-- Job item --
Reproduce the entries from the line containing "الدخول الأحادي (SSO) والمصادقة" through the line containing "Vols rebre al", including both of those lines and keeping every character unchanged.

────────────────────

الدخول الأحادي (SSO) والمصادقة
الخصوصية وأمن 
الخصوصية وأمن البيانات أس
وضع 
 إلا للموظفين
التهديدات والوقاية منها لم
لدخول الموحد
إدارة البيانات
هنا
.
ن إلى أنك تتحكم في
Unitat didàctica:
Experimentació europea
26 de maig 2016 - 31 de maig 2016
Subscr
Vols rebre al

────────────────────

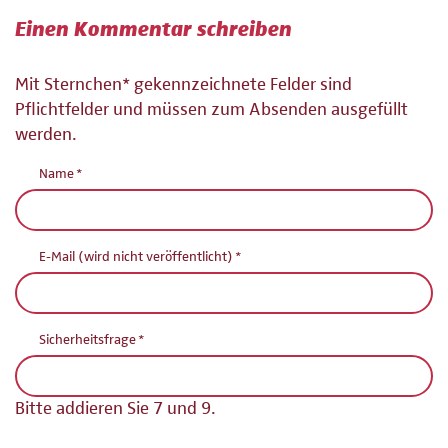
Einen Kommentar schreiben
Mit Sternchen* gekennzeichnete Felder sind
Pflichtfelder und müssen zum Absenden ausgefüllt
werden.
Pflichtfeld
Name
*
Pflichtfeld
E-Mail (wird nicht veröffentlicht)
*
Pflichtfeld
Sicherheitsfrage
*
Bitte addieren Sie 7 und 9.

────────────────────

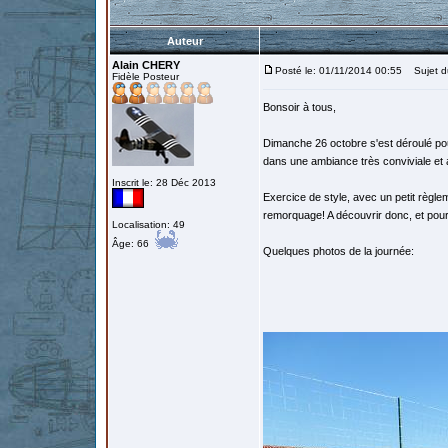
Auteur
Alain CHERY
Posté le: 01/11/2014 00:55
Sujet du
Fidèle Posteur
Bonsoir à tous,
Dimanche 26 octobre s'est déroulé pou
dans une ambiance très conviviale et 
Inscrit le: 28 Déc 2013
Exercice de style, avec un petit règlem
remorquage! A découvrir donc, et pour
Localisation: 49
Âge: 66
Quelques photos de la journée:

────────────────────

-- Answer --
الدخول الأحادي (SSO) والمصادقة
الخصوصية وأمن 
الخصوصية وأمن البيانات أس
وضع 
 إلا للموظفين
التهديدات والوقاية منها لم
لدخول الموحد
إدارة البيانات
هنا
.
ن إلى أنك تتحكم في
Unitat didàctica:
Experimentació europea
26 de maig 2016 - 31 de maig 2016
Subscr
Vols rebre al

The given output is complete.